Sending us an e-mail will not make you a client of our firm. Until we have agreed to represent you, anything you send us will not be confidential or privileged. Before we can represent you, a lawyer will first take you through our conflict of interest procedure and see that you are put in touch with the lawyer best suited to handle your matter.

If you proceed with an e-mail, you confirm that you have read and understood this notice.

Example:

If you send e-mail through this service, your e-mail will not create an attorney-client relationship, and any information you include in your e-mail will not necessarily be treated as privileged or confidential. You should not send sensitive or confidential information through this e-mail service. The firm may not choose to accept you as a client.
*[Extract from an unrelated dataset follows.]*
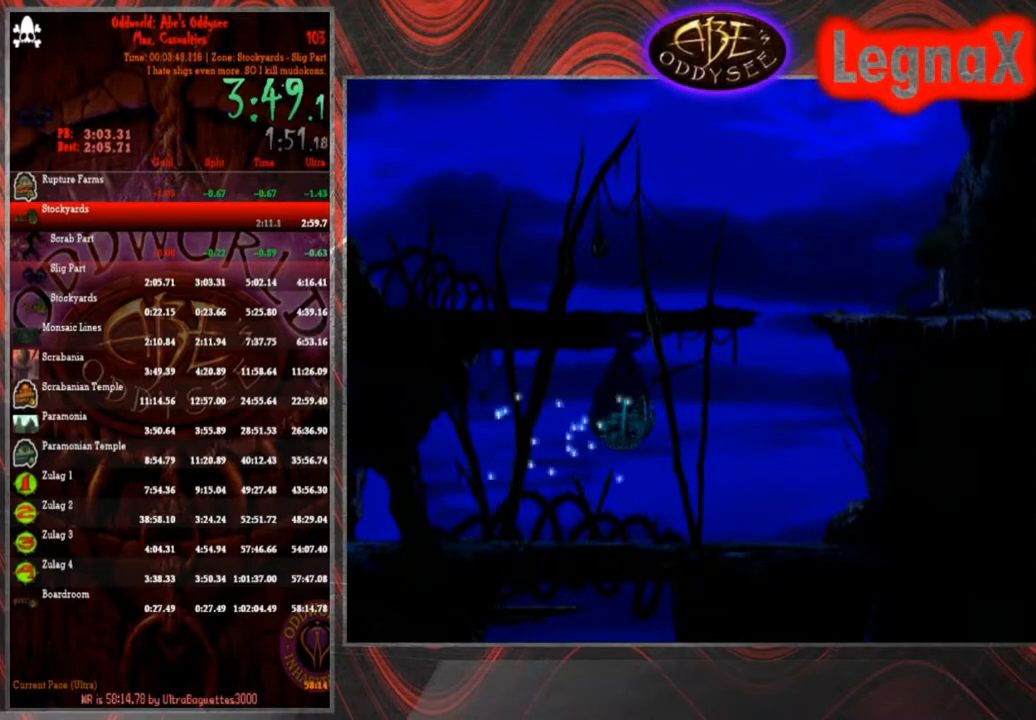
{"buttons": [], "left_stick": "right", "events": [[401, "R1", "up"]]}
Moreover, the Internet is not necessarily a secure environment, and it is possible that your e-mail might be intercepted and read by third parties.

Example:

Please Read Before Sending E-Mail.

Please note that any communication with us by e-mail through this website does not constitute or create an attorney-client relationship with us. Please do not send any confidential information. A conflicts-of-interest procedure must be completed by us before we can establish an attorney-client relationship with you.

By clicking “Accept/Submit” below, you agree that we may review any information you transmit to us. You recognize that our review of your information, even if it is highly confidential and even if it is transmitted in a good faith effort to retain us, does not preclude us from representing another client directly adverse to you, even in a matter where that information could and will be used against you.
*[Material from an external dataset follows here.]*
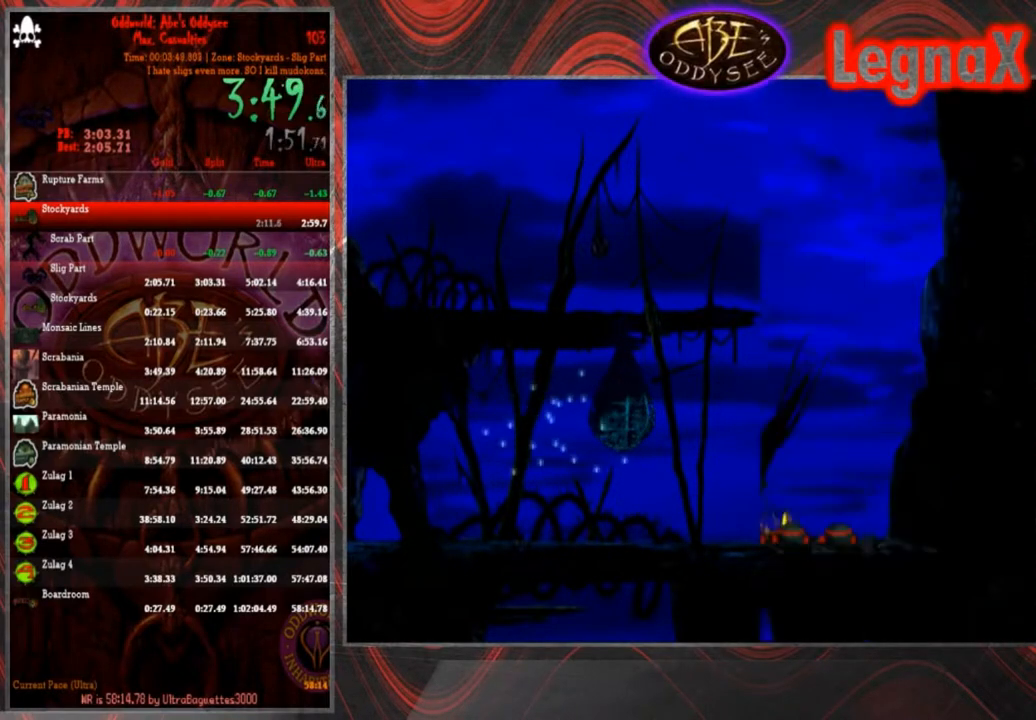
{"buttons": [], "left_stick": "right", "events": []}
If you wish to discuss the possibility of potential legal representation, you may request a consultation by e-mail or by calling one of our offices.

Lawyers Mutual’s risk management guidelines for lawyer websites is reflected in the Bench & Bar article “Lawyer Website Disclaimers – Fact or Fiction,” (Vol. 70, No. 1, Jan. 2006):

  • Prepare and keep on file a written firm policy on the purpose of the website, what it is supposed to do, and what it is not intended to do. Include detailed guidance on specific features of the site and how they are to function. Specifically, how legal advice, if any, is to be provided through the website. This guidance should include how information is to be displayed that avoids misleading site visitors into believing they are getting legal advice for their matter; how terms and conditions and disclaimers are prominently featured to assure that site visitors assent to them; and how prospective client e-mail is managed to avoid issues of attorney-client relationships, confidentiality, and failure to respond to an e-mail.
  • Keep a complete paper and disk copy of each iteration of the website for at least five years. Be sure it reflects how site visitors manifest assent to terms and conditions and disclaimers. Use “click wraps” or “click throughs” that require a site visitor to click on a disclaimer to show affirmatively the visitor’s assent before accessing the website and before information can be sent to the firm. Be sure that the site visitor cannot finesse the click wrap procedure. Click wraps may be appropriate for several of the website pages.
  • Be sure that disclaimers are prominently displayed on the home page. While it may be undesirable to pepper the disclaimer notice on every page of the website, that is the percentage way to go. Rulings that have not accepted disclaimers as effective often note their brevity or inconspicuous display on a website. Use click wraps liberally.
  • Use letters of non-engagement in response to prospective client e-mails when the firm declines representation. Respond to all e-mails – do not leave a site visitor dangling. Advise site visitors not to consider that their e-mail was received until they receive a confirming e-mail from the lawyer. Save e-mails to disk just as you would file written correspondence from and to potential clients. It is hard to defend against a claim without some record of what occurred.
  • Design prospective client information intake procedures so that only the minimum information necessary to perform a conflict of interest check is initially received. Use a click wrap to warn site visitors about sending too much information initially and to protect the firm from a conflict of interest issue if the site visitor does not comply.
  • Recognize that a website can be visited from anywhere in the world. Complying with the advertising and unauthorized practice rules of every jurisdiction is impossible. Websites disclaimers should clearly indicate that the lawyer is seeking site visitors only in certain jurisdictions and that the website is inoperative in any jurisdiction that has rules different from those of the lawyer’s jurisdiction. Another way to accomplish this is to accept e-mails only from persons residing in specified zip codes in named jurisdictions. Admittedly, this is flimsy, but it is the best fix available at this stage of development of Internet ethics.
  • Links to other websites require disclaimers of responsibility for their content and currency. Links require routine maintenance to assure that they are still operative and relevant.
  • The website should not contain links that serve as referrals to other lawyers that a site visitor can unilaterally choose other than bar referral services. Referral to another lawyer is a malpractice risk and should be done only after sufficient information is received to competently evaluate the site visitor’s matter – preferably by telephone or an in-office consultation.